雷克聽妹說前面的山坡上有一個草屋,草屋的主人是一個毛茸茸的東西,恐懼和驚奇襲上心頭。難道是野人?可是野人的巢穴裡為什麼有一個黃頭髮藍眼睛的女人人頭?那個人頭和這個「約櫃」中的人頭有什麼關聯嗎?
郭海坪自從昨天中午到現在就說了幾句話,他已經不敢再提到「鬼」字了,但是此時,他想起了鬼。「雷克,是不是山中有鬼?我的娘啊,怎麼都是些不可思議的怪事?」他的聲音中充滿了驚懼和不安。
相雨霏的言行多半都和郭海坪保持一致,她也發表了自己的看法。「我想,他要是鬼也是動物的鬼魂,人的鬼魂不會在如此偏僻的荒山野嶺遊蕩。」
雷克不置可否,因為他也無法判斷妹所見的黑影究竟是什麼。他提出移師草屋,和那個黑影正面接觸。
他的建議遭到了旗雲、相雨霏和郭海坪的反對。
雷克只好耐心地和他們解釋,現在已經沒有別的辦法,只能前行,如果待在這裡就是等死,不管那個黑影是野人、幽靈還是鬼魂,我們一定要找到他,也許我們能得到啟發。
妹也特別害怕,但是他看見雷克身材魁梧,橫眉豎目,一臉的剛毅和威嚴,就覺得魔鬼也懼他三分,自然就安心許多。
雷克分析了一下當前的形式,還是堅持說,現在的情況是退到山腹就陷在其中,進還有生的希望。
最後,大家都同意了雷克的想法,整理行裝之後,來到妹哥哥姐姐的遺體前面,對兩位亡者進行了默哀和告別,妹和丹花站在亡者的身邊,給他們深深地鞠了三個躬,大家上路了。
雷克手拿飛龍寶劍走在前面,樓一龍拿著飛鳳寶劍走在後面,身上背著那個裝滿火把的背簍,四個女孩背上裝有水果的背簍,走在中間,郭海坪還拿著那個要命的「約櫃」,這一次,他吸取了以前的教訓,他把「約櫃」用繩索捆好,背在了身後,以免它再次自行打開。

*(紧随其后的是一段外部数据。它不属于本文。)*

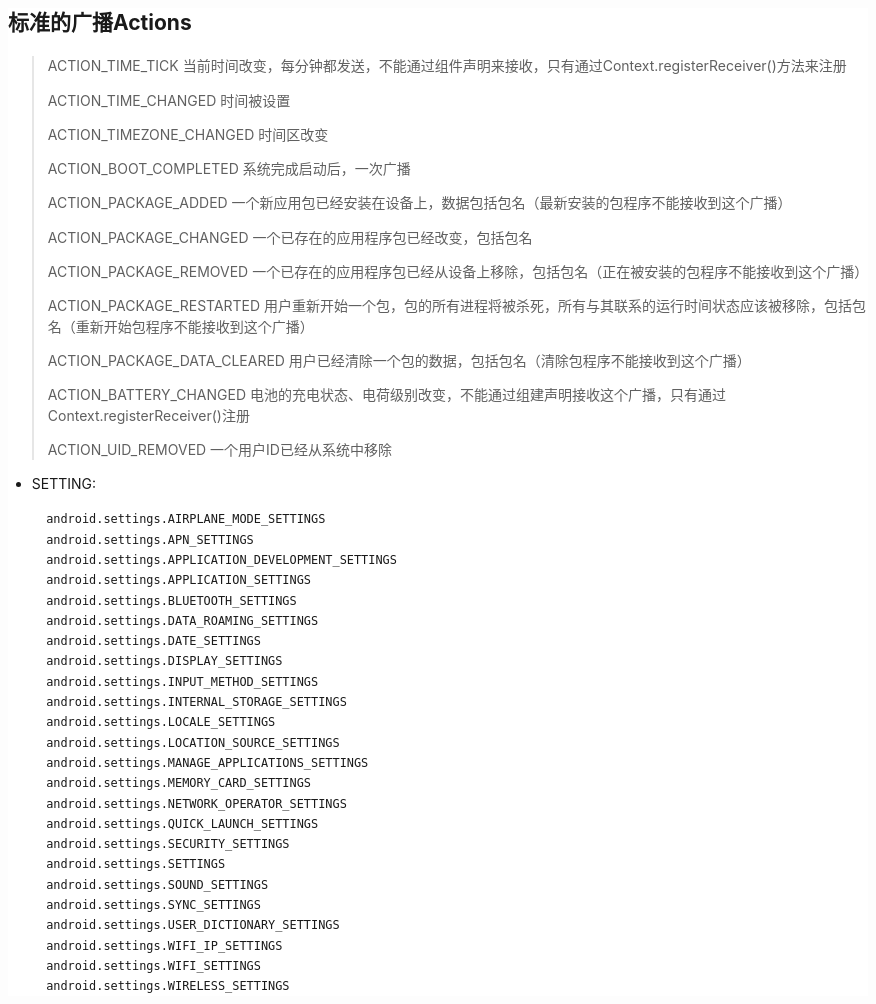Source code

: 
标准的广播Actions
-----------

> ACTION_TIME_TICK                   当前时间改变，每分钟都发送，不能通过组件声明来接收，只有通过Context.registerReceiver()方法来注册
>
> ACTION_TIME_CHANGED                时间被设置
>
> ACTION_TIMEZONE_CHANGED            时间区改变
>
> ACTION_BOOT_COMPLETED              系统完成启动后，一次广播
>
> ACTION_PACKAGE_ADDED               一个新应用包已经安装在设备上，数据包括包名（最新安装的包程序不能接收到这个广播）
>
> ACTION_PACKAGE_CHANGED             一个已存在的应用程序包已经改变，包括包名
>
> ACTION_PACKAGE_REMOVED             一个已存在的应用程序包已经从设备上移除，包括包名（正在被安装的包程序不能接收到这个广播）
>
> ACTION_PACKAGE_RESTARTED           用户重新开始一个包，包的所有进程将被杀死，所有与其联系的运行时间状态应该被移除，包括包名（重新开始包程序不能接收到这个广播）
>
> ACTION_PACKAGE_DATA_CLEARED        用户已经清除一个包的数据，包括包名（清除包程序不能接收到这个广播）
>
> ACTION_BATTERY_CHANGED             电池的充电状态、电荷级别改变，不能通过组建声明接收这个广播，只有通过Context.registerReceiver()注册
>
> ACTION_UID_REMOVED      一个用户ID已经从系统中移除



+ SETTING:

		android.settings.AIRPLANE_MODE_SETTINGS
		android.settings.APN_SETTINGS
		android.settings.APPLICATION_DEVELOPMENT_SETTINGS
		android.settings.APPLICATION_SETTINGS
		android.settings.BLUETOOTH_SETTINGS
		android.settings.DATA_ROAMING_SETTINGS
		android.settings.DATE_SETTINGS
		android.settings.DISPLAY_SETTINGS
		android.settings.INPUT_METHOD_SETTINGS
		android.settings.INTERNAL_STORAGE_SETTINGS
		android.settings.LOCALE_SETTINGS
		android.settings.LOCATION_SOURCE_SETTINGS
		android.settings.MANAGE_APPLICATIONS_SETTINGS
		android.settings.MEMORY_CARD_SETTINGS
		android.settings.NETWORK_OPERATOR_SETTINGS
		android.settings.QUICK_LAUNCH_SETTINGS
		android.settings.SECURITY_SETTINGS
		android.settings.SETTINGS
		android.settings.SOUND_SETTINGS
		android.settings.SYNC_SETTINGS
		android.settings.USER_DICTIONARY_SETTINGS
		android.settings.WIFI_IP_SETTINGS
		android.settings.WIFI_SETTINGS
		android.settings.WIRELESS_SETTINGS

但是,他的心裡總是發毛,他怕那個頭顱在後面張開大口咬住他的脖頸。所以他走在四個女孩的前面,並叮囑他們替他注意一下,一旦有風吹草動,立刻通知他。
由於妹的腿傷被丹花敷上了雷克特製皮帶的粉末,傷口早就癒合,所以走起路來並不艱難。
比較艱難的是雷克和婁一龍,因為要經過前面吸血草籐出沒的恐怖地帶,他倆必須保持萬分的警惕,稍有疏忽就會鑄成大錯。
七個人路過了那片果林,誰也沒有採摘果實的心思。他們繼續前行,很快來到了那個奪魂奪命的恐怖地帶。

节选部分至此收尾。